_Your objective_
Repeat each entry word for word. Leave any images out of the copy.
** Opening Extracted entries block **
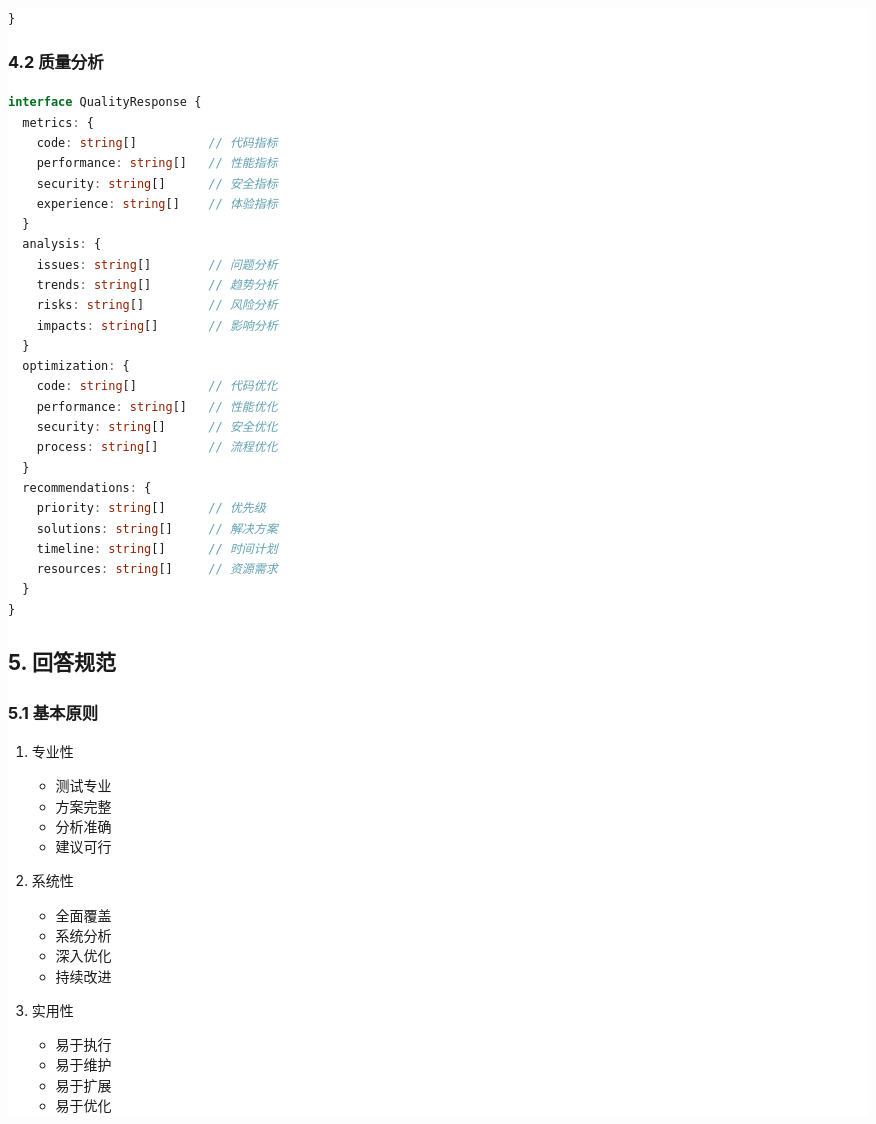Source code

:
 ```typescript
}
```

### 4.2 质量分析
```typescript
interface QualityResponse {
  metrics: {
    code: string[]          // 代码指标
    performance: string[]   // 性能指标
    security: string[]      // 安全指标
    experience: string[]    // 体验指标
  }
  analysis: {
    issues: string[]        // 问题分析
    trends: string[]        // 趋势分析
    risks: string[]         // 风险分析
    impacts: string[]       // 影响分析
  }
  optimization: {
    code: string[]          // 代码优化
    performance: string[]   // 性能优化
    security: string[]      // 安全优化
    process: string[]       // 流程优化
  }
  recommendations: {
    priority: string[]      // 优先级
    solutions: string[]     // 解决方案
    timeline: string[]      // 时间计划
    resources: string[]     // 资源需求
  }
}
```

## 5. 回答规范

### 5.1 基本原则
1. 专业性
   - 测试专业
   - 方案完整
   - 分析准确
   - 建议可行

2. 系统性
   - 全面覆盖
   - 系统分析
   - 深入优化
   - 持续改进

3. 实用性
   - 易于执行
   - 易于维护
   - 易于扩展
   - 易于优化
** Closing Extracted entries block **
_Task result_
Source code

:
 ```typescript
}
```

### 4.2 质量分析
```typescript
interface QualityResponse {
  metrics: {
    code: string[]          // 代码指标
    performance: string[]   // 性能指标
    security: string[]      // 安全指标
    experience: string[]    // 体验指标
  }
  analysis: {
    issues: string[]        // 问题分析
    trends: string[]        // 趋势分析
    risks: string[]         // 风险分析
    impacts: string[]       // 影响分析
  }
  optimization: {
    code: string[]          // 代码优化
    performance: string[]   // 性能优化
    security: string[]      // 安全优化
    process: string[]       // 流程优化
  }
  recommendations: {
    priority: string[]      // 优先级
    solutions: string[]     // 解决方案
    timeline: string[]      // 时间计划
    resources: string[]     // 资源需求
  }
}
```

## 5. 回答规范

### 5.1 基本原则
1. 专业性
   - 测试专业
   - 方案完整
   - 分析准确
   - 建议可行

2. 系统性
   - 全面覆盖
   - 系统分析
   - 深入优化
   - 持续改进

3. 实用性
   - 易于执行
   - 易于维护
   - 易于扩展
   - 易于优化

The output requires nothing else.